As a rule-of-thumb, at least 1000 iterations are needed, with 10,000 preferred. Also as a rule-of-thumb, run an re-run analyses a number of times to ensure numerical stability.

The spm1d results need to be reverted to the original 2D state for visualization. This can be achieved as follows.

[8]:

znz     = snpmi.z      #flattened test statistic  (i.e., t value) over only non-zero-variance nodes
zstar   = snpmi.zstar  #critical test statistic  (i.e., critical t value)

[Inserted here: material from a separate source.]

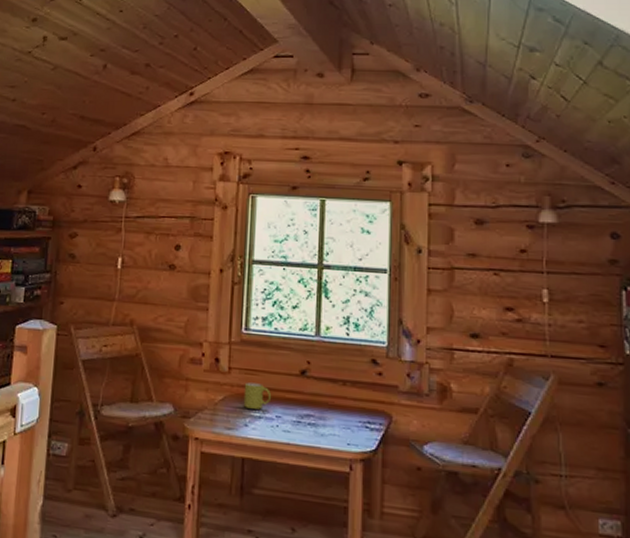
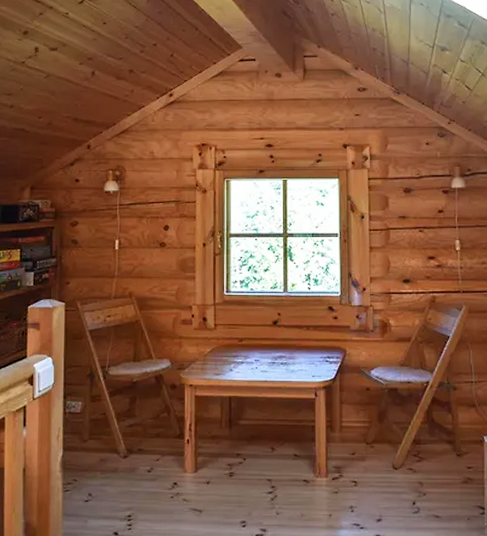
mug: present [243,382,272,410] -> none [228,335,251,356]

z       = np.zeros(Q)  #flattened test statistic including all nodes
z[i]    = znz          #add test statistic values for the non-zero-variance nodes

Z       = np.reshape(z, Y.shape[1:])   #2D test statistic image
Zi      = Z.copy()                     #2D inference image (temporary)
Zi[np.abs(Z)<zstar] = 0                #thresholded test statistic image

ZZ      = np.hstack( [Z, Zi] )         #both raw test statistic image and inference image


#plot:
pyplot.figure()
ax = pyplot.axes()
ax.imshow(np.ma.masked_array(ZZ, ZZ==0), origin='lower', cmap='jet', vmin=-15, vmax=15)
ax.set_title('SPM results')
ax.text(16, 10, 'Raw SPM', ha='center')
ax.text(48, 10, 'Inference', ha='center')
cb = pyplot.colorbar(mappable=ax.images[0])
cb.set_label('t value')
pyplot.show()

The “Raw SPM” image depicts the t values for all non-zero-variance nodes. The “Inference” image is the same, but is thresholded using the critical test statistic. In this case there are nodes whose t values exceed the critical t value, implying that the null hypothesis is rejected.

Summary¶

spm1d can be used to conduct nonparametric statistical inference on 2D data, but currently only supports hypothesis testing (i.e., critical test statistic calculation) and does not provide cluster-specific p values. Users requiring cluster-specific values can use another SPM packages like SPM12 or nipy.